Initially, Shanahan found it disorienting. The 49ers have practiced at their facility since 2003 after being at Sierra College in Rocklin from 1981-97 and University of Pacific in Stockton from 1998-2002.
“It was the first time it was different for me in nine years, so I felt nauseous out there,” Shanahan said. “I was dizzy the whole time. We’re creatures of habit. I’ve stood in the same place all the time. I didn’t know where to go.”
But changing the layout is another instance of wiping the slate clean, a process that sent several veterans packing either via free agency or release. The 49ers are giving lip service to how much they’ll be missed, but in almost every case it was a necessary cleansing of a roster that needed it.
Defensive end Nick Bosa shrugged off a question about the changes in atmosphere from last year to this year, with the team presently fairly healthy and with everyone present and accounted for.

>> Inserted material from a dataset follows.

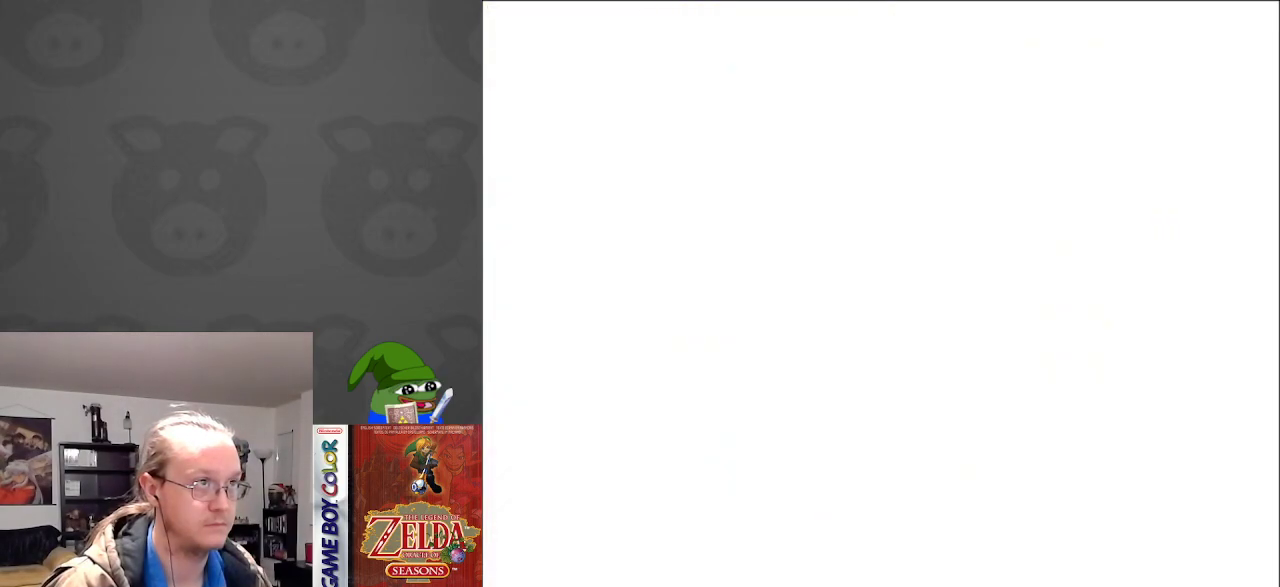
{"buttons": [], "events": []}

“Drama is from the outside,” Bosa said. “There’s really no drama. … It’s just work. Everybody’s here. We’re all friends. No drama.”
Yet Williams, who has pretty much been on his own schedule since his arrival in 2020, can see the good in having all hands on deck.
“Everybody has business decisions to make, but it’s always good when you can have everybody in attendance,” Williams said. “I like the camaraderie with your teammates. That was my first time playing football without a training camp.”
There are a lot of new faces. Younger faces. But still enough established veterans to provide a guide to how the 49ers do things.
“We have a new team, we have a young team,” Purdy told KNBR-680 after the 49ers’ first practice. “A lot of guys left in free agency but that’s the business. We have our core group, the guys that hold the standard and what our culture looks like and it’s up to us to continue to bring these new guys along.”
The 49ers will rely heavily on those tone-setters — Purdy, Williams, Warner, Kittle, Jennings and cornerback Deommodore Lenoir.
“They have to decide what they want this team to be,” general manager John Lynch said. “And a lot of things have to fall into place.”
It’s a season full of possibilities, and so far, there’s not a dark cloud in sight.